Islam however has never been historically very good at understanding this. For all leading Islamic scholars the whole world belongs to Islam. Non-Muslims don’t have a say in it.
Except we do.
It is not illegal, and nor should it be illegal, to pray in a building of your choice to whatever god you pick. But, as with the claims for minaret building in Switzerland, more is being demanded by Muslims. In point of fact, Muslims do not have to pray in a building with a tall tower that spoils the surrounding landscape. Nor do they have to pray in a large purpose-built multiplex in a place that treads very painfully across many peoples’ raw grief.
If the people who are building the ground zero mosque cared about improving Islam’s image, they would have taken their mosque elsewhere. If they cared about cultural sensitivities, reciprocity or freedom of religion, then they wouldn’t be trying to provoke people by building a mega-mosque at ground zero.
The very idea is stupid and offensive.

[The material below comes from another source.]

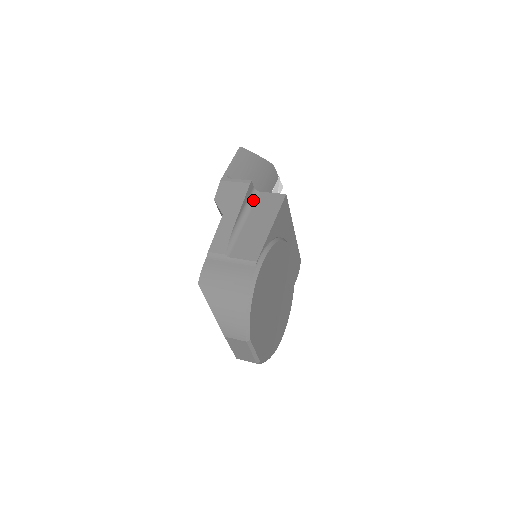
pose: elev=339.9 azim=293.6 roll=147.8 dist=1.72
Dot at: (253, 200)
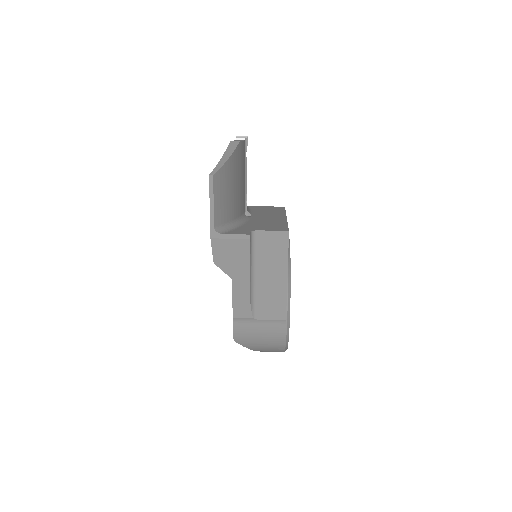
Dot at: (254, 245)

Needlessly provocative, needlessly offensive or, at the very best, entirely needlessly thoughtless.
For Muslims, the answer to radical Islam may well be some nice official version of Islam that hasn’t yet been discovered. But for free and open societies, the answer to radical Islam is not Islam. It is free and open societies. It doesn’t matter what Muslims believe, anymore than anybody else. But it matters how they behave. If the New York mosque is anything to go by, that test at least is being failed by some American Muslims very conspicuously indeed.
Douglas Murray is the Director of the Centre for Social Cohesion, a nonpartisan think tank founded to promote human rights, tolerance and greater cohesion among the U.K.'s ethnic and religious communities. A bestselling author, political commentator ,and columnist for Standpoint magazine, Murray writes for many other publications including the Spectator and appears regularly across the British and foreign broadcast media.